TASK DIRECTIONS:
Could you retype the records below exactly as they appear, skipping any pictures?

PROVIDED DATA:
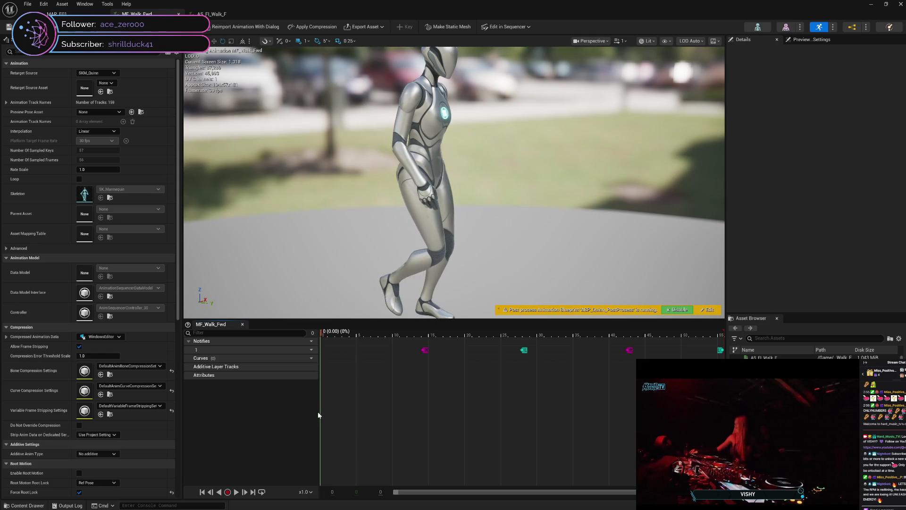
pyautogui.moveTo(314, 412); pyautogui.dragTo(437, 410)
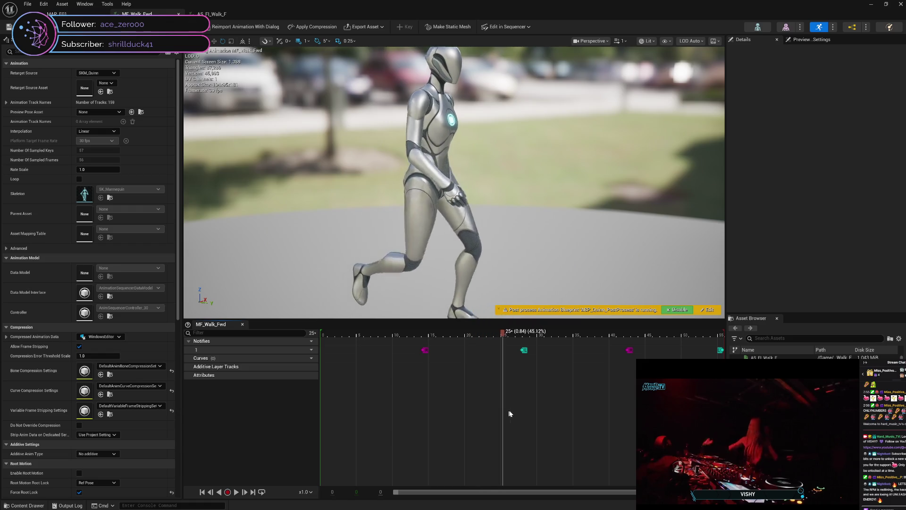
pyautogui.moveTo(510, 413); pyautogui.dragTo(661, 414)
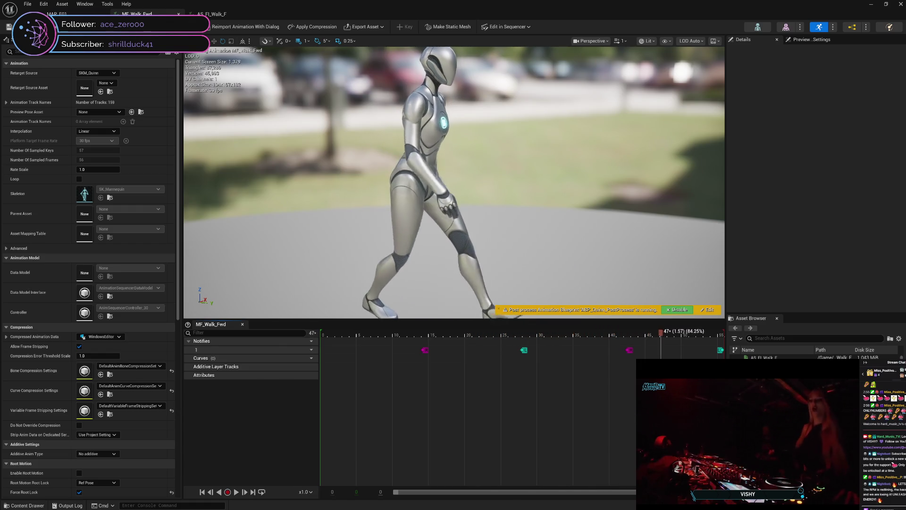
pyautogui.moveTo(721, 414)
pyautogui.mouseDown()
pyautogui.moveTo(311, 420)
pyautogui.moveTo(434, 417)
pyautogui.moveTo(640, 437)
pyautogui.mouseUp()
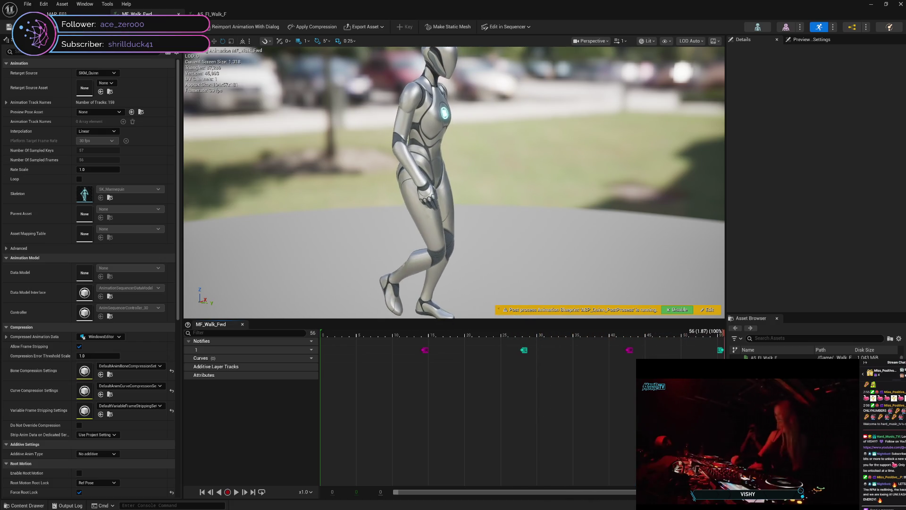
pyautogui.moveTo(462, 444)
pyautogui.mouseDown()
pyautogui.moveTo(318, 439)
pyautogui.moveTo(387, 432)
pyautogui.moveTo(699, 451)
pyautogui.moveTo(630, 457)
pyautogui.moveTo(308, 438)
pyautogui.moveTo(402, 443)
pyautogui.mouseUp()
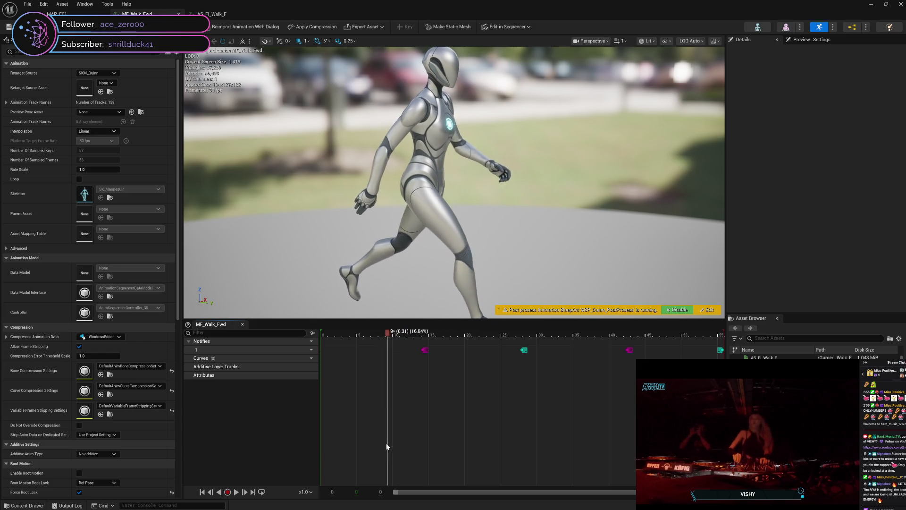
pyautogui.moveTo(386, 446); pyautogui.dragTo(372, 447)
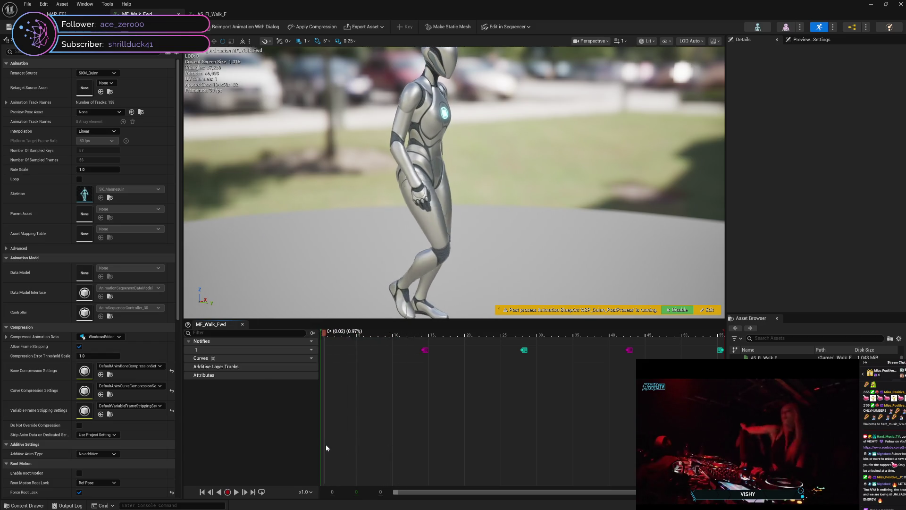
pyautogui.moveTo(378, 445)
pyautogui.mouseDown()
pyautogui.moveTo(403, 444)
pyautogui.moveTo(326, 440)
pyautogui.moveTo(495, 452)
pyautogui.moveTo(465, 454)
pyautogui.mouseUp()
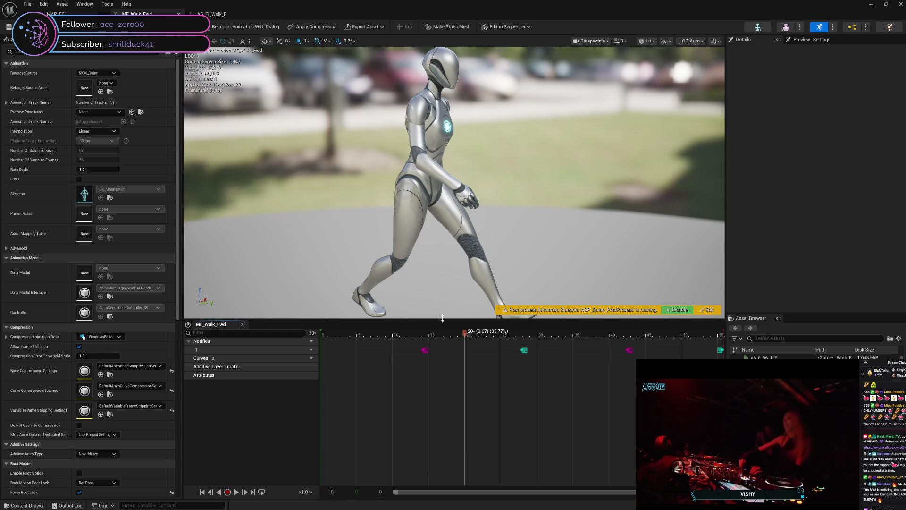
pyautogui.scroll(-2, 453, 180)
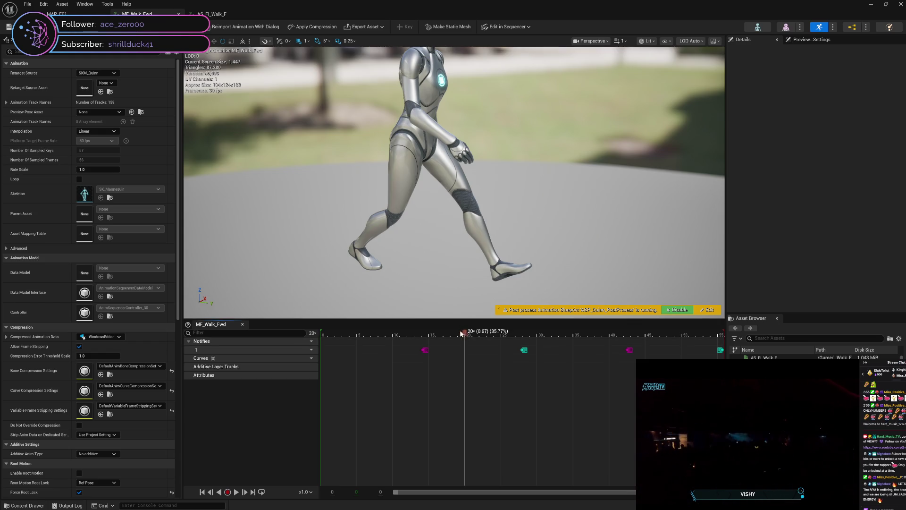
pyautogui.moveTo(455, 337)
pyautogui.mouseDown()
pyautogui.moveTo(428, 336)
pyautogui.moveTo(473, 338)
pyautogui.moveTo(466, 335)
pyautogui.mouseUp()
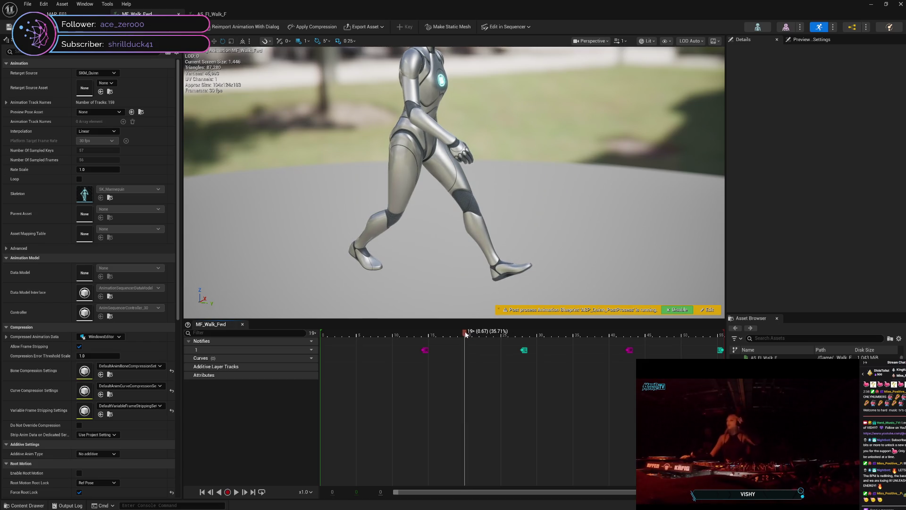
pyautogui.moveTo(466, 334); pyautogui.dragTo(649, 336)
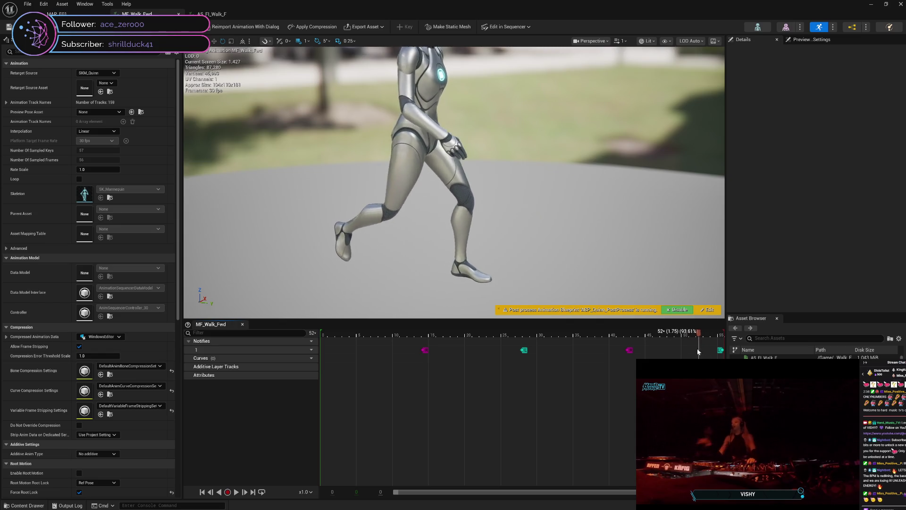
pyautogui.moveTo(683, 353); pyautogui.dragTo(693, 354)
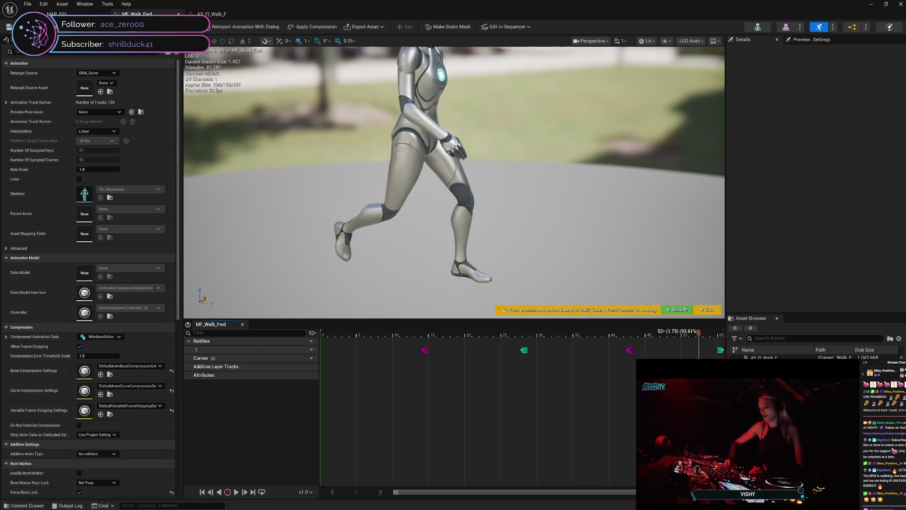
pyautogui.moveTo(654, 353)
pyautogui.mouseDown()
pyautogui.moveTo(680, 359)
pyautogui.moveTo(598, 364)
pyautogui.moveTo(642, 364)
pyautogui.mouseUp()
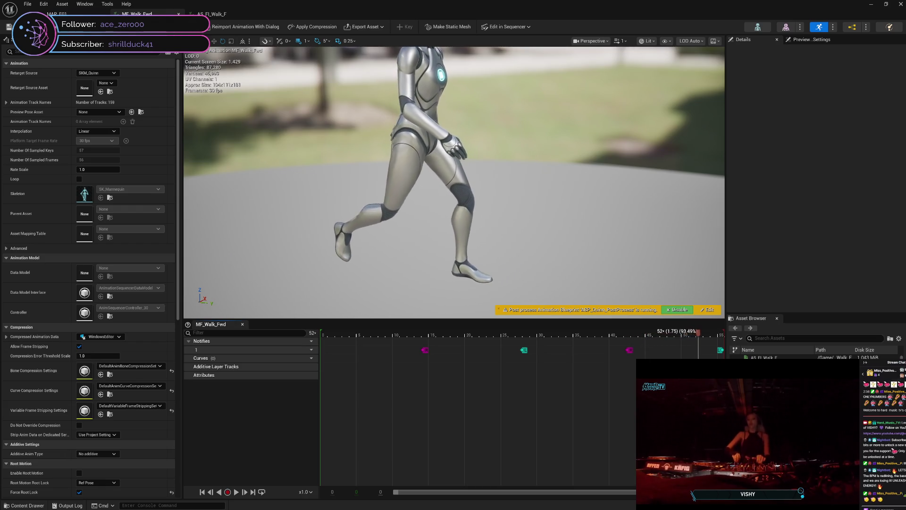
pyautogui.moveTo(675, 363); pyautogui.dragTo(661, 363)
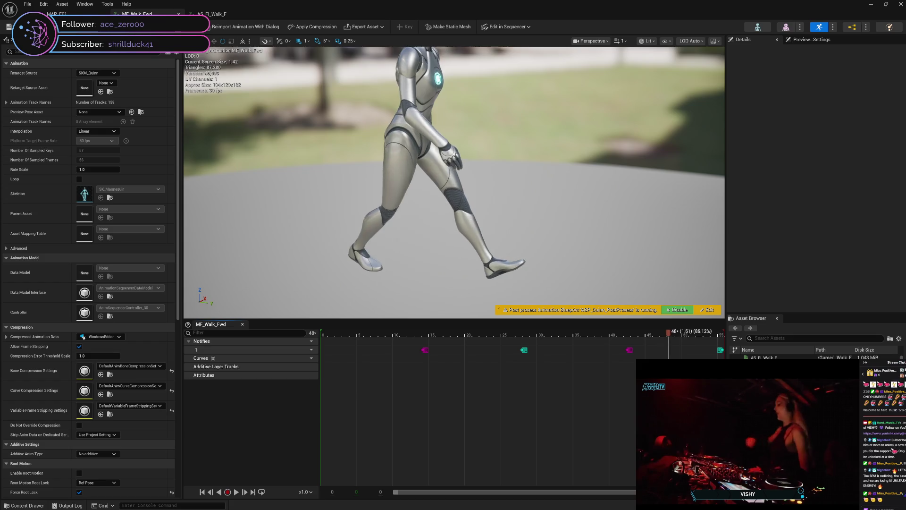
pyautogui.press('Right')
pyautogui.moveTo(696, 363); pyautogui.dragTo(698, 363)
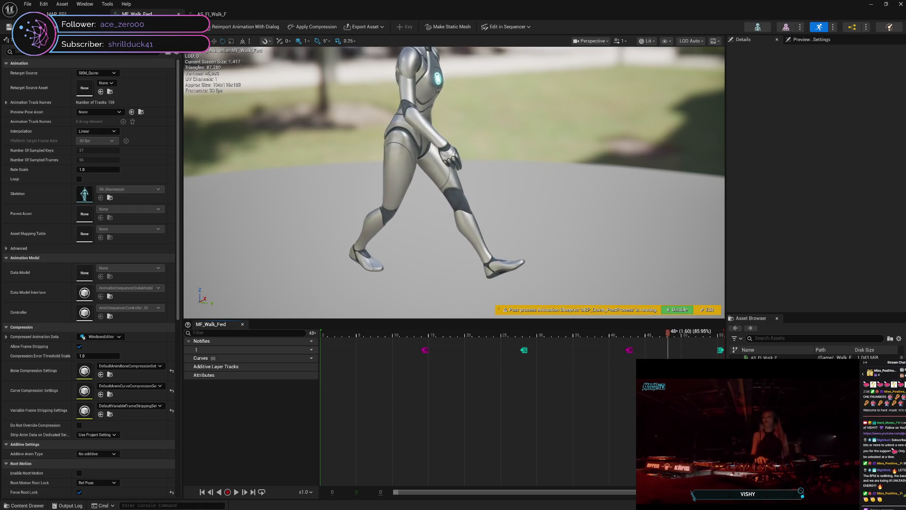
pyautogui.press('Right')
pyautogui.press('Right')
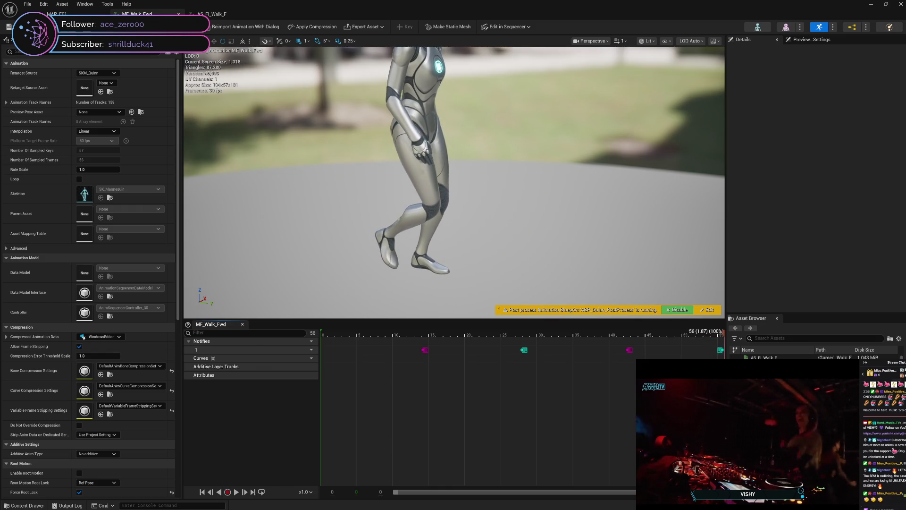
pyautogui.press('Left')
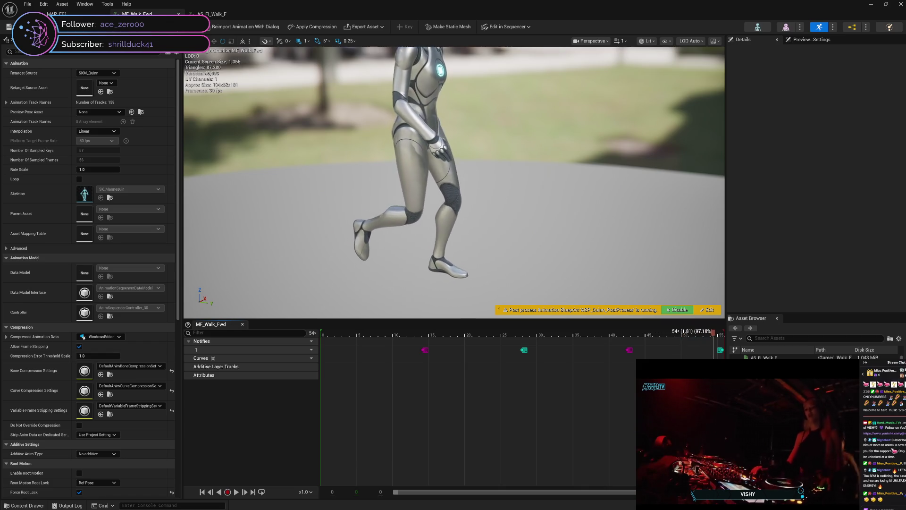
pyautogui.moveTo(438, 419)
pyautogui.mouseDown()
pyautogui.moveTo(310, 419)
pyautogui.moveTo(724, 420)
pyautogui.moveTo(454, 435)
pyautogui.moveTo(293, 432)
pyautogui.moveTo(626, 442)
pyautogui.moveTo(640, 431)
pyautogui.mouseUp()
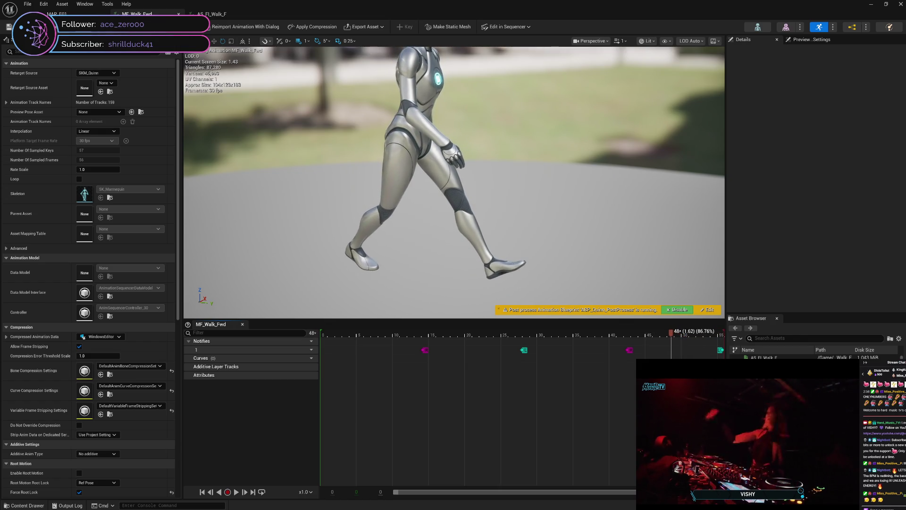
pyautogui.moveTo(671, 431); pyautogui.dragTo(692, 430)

RESPONSE BOX:
pyautogui.moveTo(314, 412); pyautogui.dragTo(437, 410)
pyautogui.moveTo(510, 413); pyautogui.dragTo(661, 414)
pyautogui.moveTo(721, 414)
pyautogui.mouseDown()
pyautogui.moveTo(311, 420)
pyautogui.moveTo(434, 417)
pyautogui.moveTo(640, 437)
pyautogui.mouseUp()
pyautogui.moveTo(462, 444)
pyautogui.mouseDown()
pyautogui.moveTo(318, 439)
pyautogui.moveTo(387, 432)
pyautogui.moveTo(699, 451)
pyautogui.moveTo(630, 457)
pyautogui.moveTo(308, 438)
pyautogui.moveTo(402, 443)
pyautogui.mouseUp()
pyautogui.moveTo(386, 446); pyautogui.dragTo(372, 447)
pyautogui.moveTo(378, 445)
pyautogui.mouseDown()
pyautogui.moveTo(403, 444)
pyautogui.moveTo(326, 440)
pyautogui.moveTo(495, 452)
pyautogui.moveTo(465, 454)
pyautogui.mouseUp()
pyautogui.scroll(-2, 453, 180)
pyautogui.moveTo(455, 337)
pyautogui.mouseDown()
pyautogui.moveTo(428, 336)
pyautogui.moveTo(473, 338)
pyautogui.moveTo(466, 335)
pyautogui.mouseUp()
pyautogui.moveTo(466, 334); pyautogui.dragTo(649, 336)
pyautogui.moveTo(683, 353); pyautogui.dragTo(693, 354)
pyautogui.moveTo(654, 353)
pyautogui.mouseDown()
pyautogui.moveTo(680, 359)
pyautogui.moveTo(598, 364)
pyautogui.moveTo(642, 364)
pyautogui.mouseUp()
pyautogui.moveTo(675, 363); pyautogui.dragTo(661, 363)
pyautogui.press('Right')
pyautogui.moveTo(696, 363); pyautogui.dragTo(698, 363)
pyautogui.press('Right')
pyautogui.press('Right')
pyautogui.press('Left')
pyautogui.moveTo(438, 419)
pyautogui.mouseDown()
pyautogui.moveTo(310, 419)
pyautogui.moveTo(724, 420)
pyautogui.moveTo(454, 435)
pyautogui.moveTo(293, 432)
pyautogui.moveTo(626, 442)
pyautogui.moveTo(640, 431)
pyautogui.mouseUp()
pyautogui.moveTo(671, 431); pyautogui.dragTo(692, 430)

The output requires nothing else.